In the village, the population was spread out, with 22.4% under the age of 18, 8.5% from 18 to 24, 29.7% from 25 to 44, 16.4% from 45 to 64, and 22.9% who were 65 years of age or older. The median age was 38 years. For every 100 females, there were 81.0 males. For every 100 females age 18 and over, there were 74.1 males.

The median income for a household in the village was $44,740, and the median income for a family was $53,833. Males had a median income of $35,897 versus $22,652 for females. The per capita income for the village was $18,622. About 2.3% of families and 7.8% of the population were below the poverty line, including 1.7% of those under age 18 and 24.9% of those age 65 or over.

==Government==
The village is run by a board of trustees. At the county level, Campbellsport is represented by Joseph W. Koch.
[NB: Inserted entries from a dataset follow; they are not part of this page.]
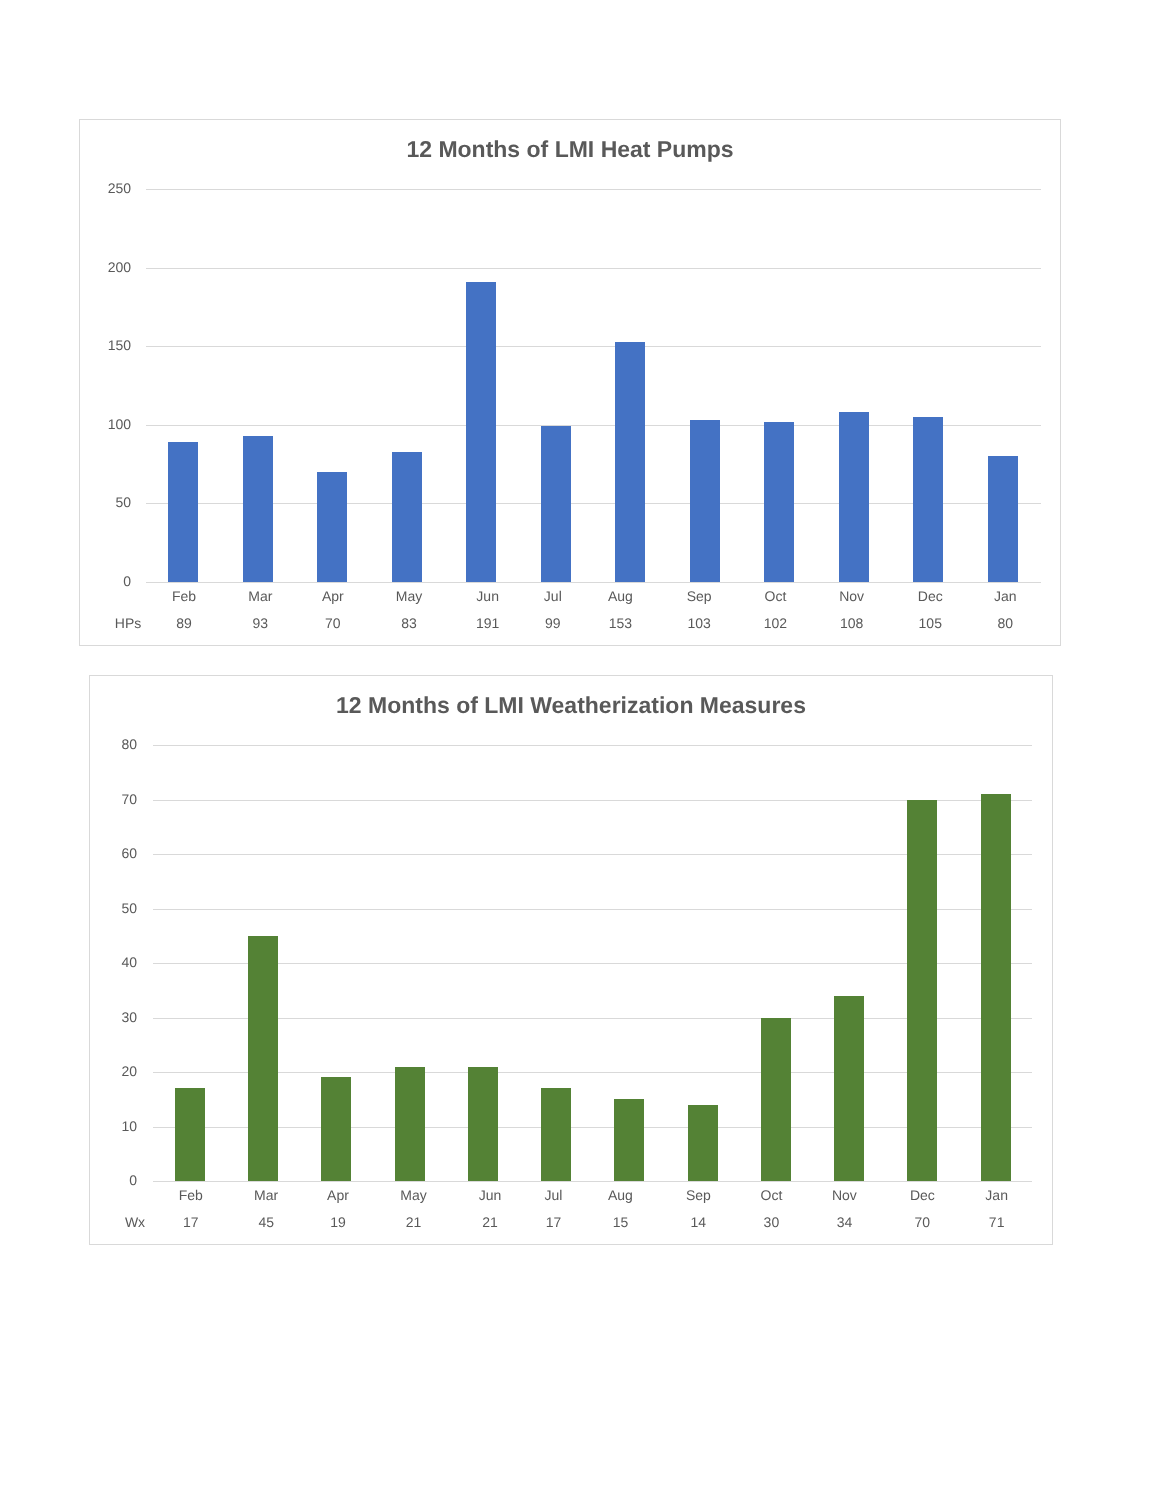12 Months of LMI Heat Pumps
250
200
150
100
50
0
| | Feb | Mar | Apr | May | Jun | Jul | Aug | Sep | Oct | Nov | Dec | Jan |
| --- | --- | --- | --- | --- | --- | --- | --- | --- | --- | --- | --- | --- |
| HPs | 89 | 93 | 70 | 83 | 191 | 99 | 153 | 103 | 102 | 108 | 105 | 80 |
12 Months of LMI Weatherization Measures
80
70
60
50
40
30
20
10
0
| | Feb | Mar | Apr | May | Jun | Jul | Aug | Sep | Oct | Nov | Dec | Jan |
| --- | --- | --- | --- | --- | --- | --- | --- | --- | --- | --- | --- | --- |
| Wx | 17 | 45 | 19 | 21 | 21 | 17 | 15 | 14 | 30 | 34 | 70 | 71 |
In the Wisconsin State Legislature, the village is represented by Daniel LeMahieu (R-59th District) in the Wisconsin State Assembly, and Duey Stroebel (R-20th District) in the Wisconsin State Senate. At the national level, Campbellsport is represented by Congressman Glenn Grothman (R-WI 6th District), and Senators Ron Johnson (R-WI), and Tammy Baldwin (D-WI).

==Education==
Campbellsport is served by the Campbellsport School District. The schools serving Campbellsport are
Campbellsport Elementary School, Campbellsport Junior High School, and Campbellsport High School.

==Transportation==
Campbellsport is located on Wisconsin State Highway 67 between U.S. Route 41 and U.S. Route 45.

In 2012, three teenagers were killed in a car crash in Campbellsport. The crash became the subject of a YouTube documentary, part of a teenage driving safety campaign.

==Notable people==

- L. J. Fellenz, Wisconsin State Senator and lawyer, attended school in Campbellsport.
- Glenn Grothman, Wisconsin State Senator and member of the United States House of Representatives, lived in Campbellsport.
- Ignatius Klotz, Wisconsin politician and farmer, lived in Campbellsport.
- Roman Catholic bishop Salvador Albert Schlaefer Berg was born in Campbellsport.
- Alfred Van De Zande, Wisconsin State Representative, was born in Campbellport.
- H. Albert Wrucke, Wisconsin State Representative and businessman, lived in Campsbellsport.
- Amy Yeary, a previously unidentified murder victim whose remains were found in 2008. She was identified in 2021.